Question

In Exercises \(27-30,\) sketch the region bounded by the graphs of the equations. $$ x^{2}+y^{2}=1, x+z=2, z=0 $$

Short answer

The bounded region formed by the three equations is a circular disk with radius 1 (from the first equation), located in the xy-plane (z=0), and cut off at z=2 by the plane represented by the second equation \(x+z=2\).

Step-by-step solution

Graph the first equation

The equation \(x^{2}+y^{2}=1\) represents a circle with radius 1 on the xy-plane (z=0). To graph it, first draw a horizontal and a vertical line representing the x and y axes respectively. On the horizontal line (x-axis), mark a point on the right side at a distance of 1 unit from the origin and similarly, mark a point on the left side at a distance of 1 unit from the origin. Repeat the same process on the vertical line (y-axis). Then draw a circle with the origin as the center and passing through the points marked.

Graph the second equation

The equation \(x+z=2\) represents a plane in 3D space. To bring this up into a 2D graph, set x=0 then z=2 and set z=0 then x=2. These points are the x and z intercepts. Draw the plane with one end at (2,0) on the x-axis and another end at (0,2) on the z-axis.

Graph the third equation

The equation z=0 represents the xy-plane itself.
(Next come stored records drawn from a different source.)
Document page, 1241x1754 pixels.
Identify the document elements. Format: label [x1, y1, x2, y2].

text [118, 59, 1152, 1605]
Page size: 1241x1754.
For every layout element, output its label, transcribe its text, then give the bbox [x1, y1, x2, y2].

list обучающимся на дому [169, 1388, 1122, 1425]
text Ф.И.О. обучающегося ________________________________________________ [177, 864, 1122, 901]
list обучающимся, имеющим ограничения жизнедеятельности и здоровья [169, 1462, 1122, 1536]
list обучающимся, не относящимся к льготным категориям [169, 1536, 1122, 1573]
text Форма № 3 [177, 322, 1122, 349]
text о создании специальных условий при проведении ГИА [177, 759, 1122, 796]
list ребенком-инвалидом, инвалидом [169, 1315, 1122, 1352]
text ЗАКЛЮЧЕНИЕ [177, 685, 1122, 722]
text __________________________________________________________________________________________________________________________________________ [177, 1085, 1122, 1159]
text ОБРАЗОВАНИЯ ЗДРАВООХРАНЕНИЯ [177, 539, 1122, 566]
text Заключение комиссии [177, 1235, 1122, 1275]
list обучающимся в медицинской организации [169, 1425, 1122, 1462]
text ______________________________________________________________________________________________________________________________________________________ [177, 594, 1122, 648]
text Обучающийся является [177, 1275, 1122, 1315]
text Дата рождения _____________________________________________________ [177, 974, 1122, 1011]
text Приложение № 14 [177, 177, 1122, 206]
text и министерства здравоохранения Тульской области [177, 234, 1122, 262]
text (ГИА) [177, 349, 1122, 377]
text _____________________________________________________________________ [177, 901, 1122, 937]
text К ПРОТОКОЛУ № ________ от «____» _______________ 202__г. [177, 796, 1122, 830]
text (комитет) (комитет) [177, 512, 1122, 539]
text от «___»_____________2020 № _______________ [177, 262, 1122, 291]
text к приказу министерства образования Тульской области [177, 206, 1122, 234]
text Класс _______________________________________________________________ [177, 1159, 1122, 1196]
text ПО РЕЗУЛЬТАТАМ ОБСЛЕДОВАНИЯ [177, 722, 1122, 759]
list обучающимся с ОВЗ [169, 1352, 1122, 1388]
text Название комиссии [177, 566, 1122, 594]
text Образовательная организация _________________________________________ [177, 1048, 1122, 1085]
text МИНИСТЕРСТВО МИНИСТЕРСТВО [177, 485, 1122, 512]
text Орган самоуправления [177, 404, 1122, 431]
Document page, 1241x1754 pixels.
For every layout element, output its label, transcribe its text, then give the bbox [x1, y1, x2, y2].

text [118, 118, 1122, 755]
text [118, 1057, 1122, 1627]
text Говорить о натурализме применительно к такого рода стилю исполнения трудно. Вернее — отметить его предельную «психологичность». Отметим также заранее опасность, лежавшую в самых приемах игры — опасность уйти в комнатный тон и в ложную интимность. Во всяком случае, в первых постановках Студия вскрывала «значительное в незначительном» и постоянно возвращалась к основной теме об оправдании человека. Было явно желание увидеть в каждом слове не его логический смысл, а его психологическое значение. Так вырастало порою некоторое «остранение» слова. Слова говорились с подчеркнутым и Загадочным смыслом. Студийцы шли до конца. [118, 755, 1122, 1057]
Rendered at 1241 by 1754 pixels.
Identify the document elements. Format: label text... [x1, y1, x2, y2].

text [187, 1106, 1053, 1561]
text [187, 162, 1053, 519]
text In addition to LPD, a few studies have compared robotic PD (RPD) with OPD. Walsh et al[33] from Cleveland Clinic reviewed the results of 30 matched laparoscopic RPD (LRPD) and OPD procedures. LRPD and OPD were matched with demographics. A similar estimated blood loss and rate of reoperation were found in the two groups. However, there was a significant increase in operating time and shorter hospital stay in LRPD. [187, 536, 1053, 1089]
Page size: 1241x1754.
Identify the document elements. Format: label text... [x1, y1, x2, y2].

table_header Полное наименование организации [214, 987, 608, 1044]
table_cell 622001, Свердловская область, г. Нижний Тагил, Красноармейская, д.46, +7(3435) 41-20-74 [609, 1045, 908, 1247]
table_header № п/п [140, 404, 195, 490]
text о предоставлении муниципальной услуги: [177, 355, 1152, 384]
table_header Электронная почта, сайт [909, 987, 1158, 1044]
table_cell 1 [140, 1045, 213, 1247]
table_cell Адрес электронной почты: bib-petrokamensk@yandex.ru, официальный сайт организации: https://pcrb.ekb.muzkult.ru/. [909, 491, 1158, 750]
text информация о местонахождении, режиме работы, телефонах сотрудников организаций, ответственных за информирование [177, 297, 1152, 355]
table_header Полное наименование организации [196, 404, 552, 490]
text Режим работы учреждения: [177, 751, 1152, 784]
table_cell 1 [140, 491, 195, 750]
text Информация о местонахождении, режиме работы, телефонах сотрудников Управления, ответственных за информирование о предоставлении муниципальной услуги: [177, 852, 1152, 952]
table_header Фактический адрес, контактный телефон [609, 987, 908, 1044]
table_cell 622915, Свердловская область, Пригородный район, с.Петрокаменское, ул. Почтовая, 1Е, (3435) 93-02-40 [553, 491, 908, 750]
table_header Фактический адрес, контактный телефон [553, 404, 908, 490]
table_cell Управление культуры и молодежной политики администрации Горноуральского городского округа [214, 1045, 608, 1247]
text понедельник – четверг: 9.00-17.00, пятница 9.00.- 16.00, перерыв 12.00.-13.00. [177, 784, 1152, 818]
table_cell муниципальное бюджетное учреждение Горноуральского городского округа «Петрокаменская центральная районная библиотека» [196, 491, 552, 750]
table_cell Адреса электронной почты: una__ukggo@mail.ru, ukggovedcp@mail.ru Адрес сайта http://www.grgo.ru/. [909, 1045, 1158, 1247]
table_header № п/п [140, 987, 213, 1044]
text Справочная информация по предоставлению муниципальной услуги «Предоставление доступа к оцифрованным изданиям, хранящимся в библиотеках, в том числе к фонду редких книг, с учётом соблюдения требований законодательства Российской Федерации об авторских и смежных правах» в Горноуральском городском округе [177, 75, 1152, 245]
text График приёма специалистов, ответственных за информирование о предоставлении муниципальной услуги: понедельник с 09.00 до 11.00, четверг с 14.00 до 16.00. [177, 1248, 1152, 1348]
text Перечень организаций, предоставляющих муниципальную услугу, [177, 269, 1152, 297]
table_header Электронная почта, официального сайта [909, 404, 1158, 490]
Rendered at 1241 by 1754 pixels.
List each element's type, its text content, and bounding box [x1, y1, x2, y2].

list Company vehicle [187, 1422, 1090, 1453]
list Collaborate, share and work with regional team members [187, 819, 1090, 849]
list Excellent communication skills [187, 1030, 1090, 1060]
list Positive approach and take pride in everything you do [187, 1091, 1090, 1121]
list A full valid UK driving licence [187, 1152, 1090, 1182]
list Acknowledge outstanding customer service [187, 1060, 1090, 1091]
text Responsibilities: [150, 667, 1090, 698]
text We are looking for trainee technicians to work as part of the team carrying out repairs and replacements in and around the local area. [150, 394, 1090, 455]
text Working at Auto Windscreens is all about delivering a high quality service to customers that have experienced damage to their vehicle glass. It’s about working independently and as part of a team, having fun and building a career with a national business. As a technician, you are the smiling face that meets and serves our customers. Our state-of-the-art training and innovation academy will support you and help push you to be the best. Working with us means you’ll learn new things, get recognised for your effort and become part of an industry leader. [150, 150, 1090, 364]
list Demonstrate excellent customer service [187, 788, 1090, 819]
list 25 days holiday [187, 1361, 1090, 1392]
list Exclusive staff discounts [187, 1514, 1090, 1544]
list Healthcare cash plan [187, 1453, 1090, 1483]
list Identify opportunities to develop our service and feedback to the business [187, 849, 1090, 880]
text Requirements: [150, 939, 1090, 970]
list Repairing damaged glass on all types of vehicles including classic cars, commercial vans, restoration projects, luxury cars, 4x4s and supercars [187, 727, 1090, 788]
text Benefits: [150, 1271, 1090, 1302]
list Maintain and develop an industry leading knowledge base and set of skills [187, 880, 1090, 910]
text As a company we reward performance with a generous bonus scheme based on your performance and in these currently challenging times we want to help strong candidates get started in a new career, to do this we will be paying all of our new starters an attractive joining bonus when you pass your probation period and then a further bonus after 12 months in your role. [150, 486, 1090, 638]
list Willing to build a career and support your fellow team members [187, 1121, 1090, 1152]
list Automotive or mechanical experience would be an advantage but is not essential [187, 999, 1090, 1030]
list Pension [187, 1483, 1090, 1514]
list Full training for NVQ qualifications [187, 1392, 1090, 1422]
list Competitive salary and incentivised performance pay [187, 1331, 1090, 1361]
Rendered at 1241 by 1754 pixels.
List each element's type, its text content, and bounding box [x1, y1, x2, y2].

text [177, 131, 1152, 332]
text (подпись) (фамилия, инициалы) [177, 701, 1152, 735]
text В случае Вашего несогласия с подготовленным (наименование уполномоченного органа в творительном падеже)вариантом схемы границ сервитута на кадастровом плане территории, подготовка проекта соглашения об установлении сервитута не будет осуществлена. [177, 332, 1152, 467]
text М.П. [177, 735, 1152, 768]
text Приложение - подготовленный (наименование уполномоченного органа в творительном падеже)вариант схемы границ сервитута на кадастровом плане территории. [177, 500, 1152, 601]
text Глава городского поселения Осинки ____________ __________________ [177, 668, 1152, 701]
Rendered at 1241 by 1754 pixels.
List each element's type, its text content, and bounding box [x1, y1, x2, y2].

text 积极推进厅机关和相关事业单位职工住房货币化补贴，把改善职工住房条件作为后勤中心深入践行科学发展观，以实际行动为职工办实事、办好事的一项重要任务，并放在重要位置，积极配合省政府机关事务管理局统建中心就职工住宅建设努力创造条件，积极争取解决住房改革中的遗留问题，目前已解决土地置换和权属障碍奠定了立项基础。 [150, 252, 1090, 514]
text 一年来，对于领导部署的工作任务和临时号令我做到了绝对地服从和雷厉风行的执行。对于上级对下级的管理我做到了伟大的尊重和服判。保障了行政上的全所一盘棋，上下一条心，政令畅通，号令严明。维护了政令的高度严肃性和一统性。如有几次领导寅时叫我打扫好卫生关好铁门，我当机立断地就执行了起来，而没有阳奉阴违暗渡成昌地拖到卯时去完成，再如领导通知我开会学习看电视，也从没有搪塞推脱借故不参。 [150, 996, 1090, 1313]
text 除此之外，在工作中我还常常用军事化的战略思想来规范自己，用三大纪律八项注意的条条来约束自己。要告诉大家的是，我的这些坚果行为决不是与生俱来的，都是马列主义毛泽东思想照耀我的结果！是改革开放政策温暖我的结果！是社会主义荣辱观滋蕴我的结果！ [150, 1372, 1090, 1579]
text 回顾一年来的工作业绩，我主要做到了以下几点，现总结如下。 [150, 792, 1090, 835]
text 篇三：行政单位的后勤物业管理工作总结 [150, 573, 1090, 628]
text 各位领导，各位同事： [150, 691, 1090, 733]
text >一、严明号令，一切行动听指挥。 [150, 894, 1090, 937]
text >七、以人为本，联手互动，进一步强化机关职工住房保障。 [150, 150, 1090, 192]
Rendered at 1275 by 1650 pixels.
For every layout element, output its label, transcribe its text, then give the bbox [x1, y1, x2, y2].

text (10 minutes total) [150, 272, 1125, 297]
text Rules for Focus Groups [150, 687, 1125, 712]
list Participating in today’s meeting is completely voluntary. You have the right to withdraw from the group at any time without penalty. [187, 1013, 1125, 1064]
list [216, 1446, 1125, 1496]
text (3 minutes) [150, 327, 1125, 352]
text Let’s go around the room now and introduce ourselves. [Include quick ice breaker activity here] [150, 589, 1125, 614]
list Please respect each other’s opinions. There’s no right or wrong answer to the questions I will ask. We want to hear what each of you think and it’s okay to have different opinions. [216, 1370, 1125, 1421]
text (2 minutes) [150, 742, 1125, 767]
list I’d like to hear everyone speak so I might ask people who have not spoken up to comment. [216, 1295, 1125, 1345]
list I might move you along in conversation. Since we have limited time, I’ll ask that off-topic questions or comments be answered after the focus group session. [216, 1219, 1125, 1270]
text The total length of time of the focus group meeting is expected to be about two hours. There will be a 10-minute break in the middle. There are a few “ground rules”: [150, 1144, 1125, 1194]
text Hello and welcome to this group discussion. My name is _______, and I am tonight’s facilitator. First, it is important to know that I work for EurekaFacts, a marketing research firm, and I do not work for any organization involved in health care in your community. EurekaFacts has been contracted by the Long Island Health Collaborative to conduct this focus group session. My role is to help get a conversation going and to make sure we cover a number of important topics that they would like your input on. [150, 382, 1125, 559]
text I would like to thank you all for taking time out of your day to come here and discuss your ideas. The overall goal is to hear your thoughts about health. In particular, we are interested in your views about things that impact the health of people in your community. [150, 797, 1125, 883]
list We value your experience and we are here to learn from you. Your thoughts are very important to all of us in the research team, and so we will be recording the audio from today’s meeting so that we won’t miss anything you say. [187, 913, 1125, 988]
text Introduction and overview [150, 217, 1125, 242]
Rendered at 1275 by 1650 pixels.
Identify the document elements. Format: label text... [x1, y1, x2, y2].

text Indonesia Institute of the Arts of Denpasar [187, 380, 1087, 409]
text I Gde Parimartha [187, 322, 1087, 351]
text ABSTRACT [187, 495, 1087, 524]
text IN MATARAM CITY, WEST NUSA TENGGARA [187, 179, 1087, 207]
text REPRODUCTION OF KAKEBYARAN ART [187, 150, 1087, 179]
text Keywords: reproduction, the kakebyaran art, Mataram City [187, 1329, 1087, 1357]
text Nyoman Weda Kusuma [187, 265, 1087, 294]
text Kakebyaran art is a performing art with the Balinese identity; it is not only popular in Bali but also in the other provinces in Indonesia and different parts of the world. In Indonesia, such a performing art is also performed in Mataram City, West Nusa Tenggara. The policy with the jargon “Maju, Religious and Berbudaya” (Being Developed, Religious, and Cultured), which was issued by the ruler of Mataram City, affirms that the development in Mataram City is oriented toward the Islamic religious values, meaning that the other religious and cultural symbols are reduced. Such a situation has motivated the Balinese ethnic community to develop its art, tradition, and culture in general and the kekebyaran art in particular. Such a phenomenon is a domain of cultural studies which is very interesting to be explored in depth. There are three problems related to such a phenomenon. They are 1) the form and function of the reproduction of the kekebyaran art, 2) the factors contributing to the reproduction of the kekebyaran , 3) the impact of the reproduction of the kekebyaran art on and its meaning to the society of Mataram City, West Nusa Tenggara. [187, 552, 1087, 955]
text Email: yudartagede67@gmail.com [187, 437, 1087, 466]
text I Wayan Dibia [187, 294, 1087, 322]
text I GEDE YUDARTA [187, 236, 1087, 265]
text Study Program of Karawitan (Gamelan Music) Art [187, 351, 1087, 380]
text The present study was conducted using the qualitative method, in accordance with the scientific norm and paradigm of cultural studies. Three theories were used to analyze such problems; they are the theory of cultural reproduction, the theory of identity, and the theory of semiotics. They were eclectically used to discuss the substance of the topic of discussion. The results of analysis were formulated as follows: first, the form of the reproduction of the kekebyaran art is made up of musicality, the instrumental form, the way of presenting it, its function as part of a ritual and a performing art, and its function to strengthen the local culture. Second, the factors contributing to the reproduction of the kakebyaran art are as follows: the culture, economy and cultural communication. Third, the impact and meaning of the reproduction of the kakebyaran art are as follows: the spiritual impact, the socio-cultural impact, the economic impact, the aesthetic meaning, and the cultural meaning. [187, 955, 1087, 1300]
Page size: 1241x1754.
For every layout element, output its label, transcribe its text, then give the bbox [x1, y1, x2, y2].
This is essentially the base where the circle from step 1 sits.

Visualize the 3D images

In a 3D coordinate system, the x-axis and y-axis form the horizontal plane with the z-axis extending vertically upwards and downwards. The xy-plane (z=0) is the base on which lies the circle from step 1. The plane represented by the second equation intersects this base. This 3D image visualises their interactions specifying the region bounded by the three equations.